__Data for review__.
──────

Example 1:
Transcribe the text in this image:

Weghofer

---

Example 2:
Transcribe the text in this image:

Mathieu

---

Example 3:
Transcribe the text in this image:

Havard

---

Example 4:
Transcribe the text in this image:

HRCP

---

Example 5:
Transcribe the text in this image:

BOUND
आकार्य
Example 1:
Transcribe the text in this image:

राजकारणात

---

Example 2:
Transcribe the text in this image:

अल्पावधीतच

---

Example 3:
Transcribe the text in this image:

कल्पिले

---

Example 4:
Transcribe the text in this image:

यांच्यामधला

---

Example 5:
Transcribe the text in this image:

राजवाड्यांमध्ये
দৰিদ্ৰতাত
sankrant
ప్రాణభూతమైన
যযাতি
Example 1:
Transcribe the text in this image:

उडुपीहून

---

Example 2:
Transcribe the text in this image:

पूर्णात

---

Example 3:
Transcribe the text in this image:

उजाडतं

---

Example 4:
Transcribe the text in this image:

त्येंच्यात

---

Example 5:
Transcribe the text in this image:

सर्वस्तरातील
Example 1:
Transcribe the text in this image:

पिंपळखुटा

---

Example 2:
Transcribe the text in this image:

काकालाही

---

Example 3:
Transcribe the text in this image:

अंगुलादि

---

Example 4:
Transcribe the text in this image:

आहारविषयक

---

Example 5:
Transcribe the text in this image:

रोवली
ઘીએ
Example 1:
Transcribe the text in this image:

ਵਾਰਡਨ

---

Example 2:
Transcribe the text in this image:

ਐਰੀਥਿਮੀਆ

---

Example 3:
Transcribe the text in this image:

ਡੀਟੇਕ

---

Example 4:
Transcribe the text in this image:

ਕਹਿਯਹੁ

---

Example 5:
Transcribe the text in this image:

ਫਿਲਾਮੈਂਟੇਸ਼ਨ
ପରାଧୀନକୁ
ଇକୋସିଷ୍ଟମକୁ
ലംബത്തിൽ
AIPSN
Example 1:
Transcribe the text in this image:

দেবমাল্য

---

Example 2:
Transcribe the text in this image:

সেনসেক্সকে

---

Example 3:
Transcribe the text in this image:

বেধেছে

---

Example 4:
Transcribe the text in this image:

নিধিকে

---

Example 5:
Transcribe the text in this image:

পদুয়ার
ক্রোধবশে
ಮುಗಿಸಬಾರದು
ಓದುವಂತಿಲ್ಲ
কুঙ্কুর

──────

From the records above, extract every line exactly as it stands.

__Final answer__.
Example 1:
Transcribe the text in this image:

Weghofer

---

Example 2:
Transcribe the text in this image:

Mathieu

---

Example 3:
Transcribe the text in this image:

Havard

---

Example 4:
Transcribe the text in this image:

HRCP

---

Example 5:
Transcribe the text in this image:

BOUND
आकार्य
Example 1:
Transcribe the text in this image:

राजकारणात

---

Example 2:
Transcribe the text in this image:

अल्पावधीतच

---

Example 3:
Transcribe the text in this image:

कल्पिले

---

Example 4:
Transcribe the text in this image:

यांच्यामधला

---

Example 5:
Transcribe the text in this image:

राजवाड्यांमध्ये
দৰিদ্ৰতাত
sankrant
ప్రాణభూతమైన
যযাতি
Example 1:
Transcribe the text in this image:

उडुपीहून

---

Example 2:
Transcribe the text in this image:

पूर्णात

---

Example 3:
Transcribe the text in this image:

उजाडतं

---

Example 4:
Transcribe the text in this image:

त्येंच्यात

---

Example 5:
Transcribe the text in this image:

सर्वस्तरातील
Example 1:
Transcribe the text in this image:

पिंपळखुटा

---

Example 2:
Transcribe the text in this image:

काकालाही

---

Example 3:
Transcribe the text in this image:

अंगुलादि

---

Example 4:
Transcribe the text in this image:

आहारविषयक

---

Example 5:
Transcribe the text in this image:

रोवली
ઘીએ
Example 1:
Transcribe the text in this image:

ਵਾਰਡਨ

---

Example 2:
Transcribe the text in this image:

ਐਰੀਥਿਮੀਆ

---

Example 3:
Transcribe the text in this image:

ਡੀਟੇਕ

---

Example 4:
Transcribe the text in this image:

ਕਹਿਯਹੁ

---

Example 5:
Transcribe the text in this image:

ਫਿਲਾਮੈਂਟੇਸ਼ਨ
ପରାଧୀନକୁ
ଇକୋସିଷ୍ଟମକୁ
ലംബത്തിൽ
AIPSN
Example 1:
Transcribe the text in this image:

দেবমাল্য

---

Example 2:
Transcribe the text in this image:

সেনসেক্সকে

---

Example 3:
Transcribe the text in this image:

বেধেছে

---

Example 4:
Transcribe the text in this image:

নিধিকে

---

Example 5:
Transcribe the text in this image:

পদুয়ার
ক্রোধবশে
ಮುಗಿಸಬಾರದು
ಓದುವಂತಿಲ್ಲ
কুঙ্কুর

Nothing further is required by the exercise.